The event format was interesting - everyone who attended put their names into a drawing, and book authors David Henry Sterry and Arielle Eckstut ("The Book Doctors") picked names at random to pitch the panel of publishing industry experts with their book concepts. Everyone got exactly one minute to present their pitch, then the panel offered comments and suggestions for improvement. It was fascinating to hear all the vastly different concepts for books, as well as the panel's comments.
I jotted down some of the tips shared by the panelists, and since this is a marketing blog, I thought I would share them here.
- Differentiate your book from others in your genre. Help the agent/publisher see what makes your book different or better from what's already out there. Is there more room on the shelf for a book like this?
- The job of the pitch is to pique the agent's/publisher's/reader's interest. If you can't grab their interest in one minute, your pitch will fail.
- A book pitch needs a main character for the agent/publisher/reader to relate to/fall in love with. Help "us" (the agent/publisher/reader) decide why to spend time with your main character. Why should we care about what happens to him/her?
- Think of your book pitch like a movie trailer - who is the "man on the poster"?
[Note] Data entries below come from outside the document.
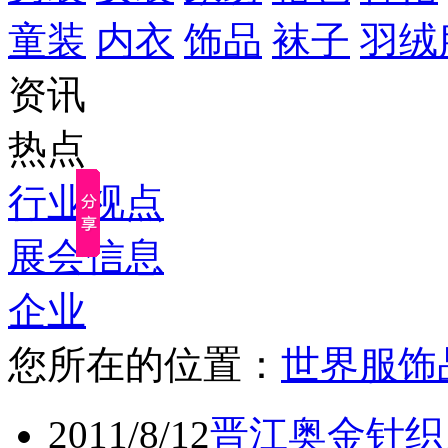
童装
内衣
饰品
袜子
羽绒
资讯
热点
行业视点
展会信息
企业
您所在的位置：
世界服饰
2011/8/12
晋江奥金针织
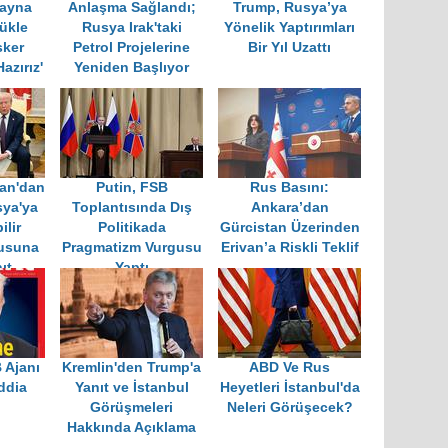
rayna
Anlaşma Sağlandı;
Trump, Rusya’ya
ükle
Rusya Irak'taki
Yönelik Yaptırımları
sker
Petrol Projelerine
Bir Yıl Uzattı
zırız'
Yeniden Başlıyor
kan'dan
Putin, FSB
Rus Basını:
sya'ya
Toplantısında Dış
Ankara’dan
ilir
Politikada
Gürcistan Üzerinden
rusuna
Pragmatizm Vurgusu
Erivan’a Riskli Teklif
ıt
Yaptı
 Ajanı
Kremlin'den Trump'a
ABD Ve Rus
ddia
Yanıt ve İstanbul
Heyetleri İstanbul'da
Görüşmeleri
Neleri Görüşecek?
Hakkında Açıklama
- Include a brief mention of your qualifications for writing this book - why should we listen to you?
- What's at stake in the story? Establish this early in the pitch (don't wait 45 seconds into a 60-second pitch).
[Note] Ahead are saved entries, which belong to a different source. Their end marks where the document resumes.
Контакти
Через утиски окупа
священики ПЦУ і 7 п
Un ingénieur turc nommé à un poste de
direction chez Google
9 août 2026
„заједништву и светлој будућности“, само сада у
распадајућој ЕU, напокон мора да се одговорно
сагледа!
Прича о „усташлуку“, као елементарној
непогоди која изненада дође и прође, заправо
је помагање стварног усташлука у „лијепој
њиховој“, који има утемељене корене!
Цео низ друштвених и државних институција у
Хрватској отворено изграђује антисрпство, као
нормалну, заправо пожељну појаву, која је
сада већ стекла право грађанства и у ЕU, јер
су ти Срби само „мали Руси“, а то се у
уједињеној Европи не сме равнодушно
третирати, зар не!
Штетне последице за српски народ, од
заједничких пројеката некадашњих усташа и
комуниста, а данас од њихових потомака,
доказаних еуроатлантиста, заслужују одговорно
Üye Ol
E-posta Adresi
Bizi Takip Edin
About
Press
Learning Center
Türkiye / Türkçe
- Is this a book...or a blog? Do you really have enough material/content to fill full-fledged book?
- Address the question, "Why does this book need to exist?"
- Don't just say the main character has a "dark sense of humor", *show* us his dark humor.
- Don't just give a glimpse of "strange bizarre-ness" in your story, show us. Offer "word pictures". But quickly & succinctly.
- Use your writing skills to illustrate, and give a sense of your unique writing voice.
- Cite statistics of your audience, particularly for non-fiction book projects. How many people would be interested in this topic?
- Compare the audience for your book with the audience of other similar books. If readers of Stephen King's "Needful Things" would enjoy your book, mention that.
- Summarize who your book would appeal to - geeks, entrepreneurs, spiritually-minded women, cancer survivors, etc.
- Describe what the reader will get out of reading your book.
- Demonstrate how ideas are going to manifest in the book/story.
- Give an idea of the nemesis, the struggle, what's working against the protagonist.
Oh, and do all this in about a minute.
While I did write a formal book proposal for my books, I consider myself vastly lucky I didn't have to compose a one minute rock star-ready elevator pitch. The pressure!
You can read some sample pitches & comments in this post on the Book Doctors' blog: NaNoWriMo Pitchapalooza Pitches
Everyone who bought the book at the event is supposed to get a 15-20 minute phone consultation with the authors, which I thought was very generous. I'm curious to see if the consult actually get scheduled, and what the authors will have to say about my husband's book.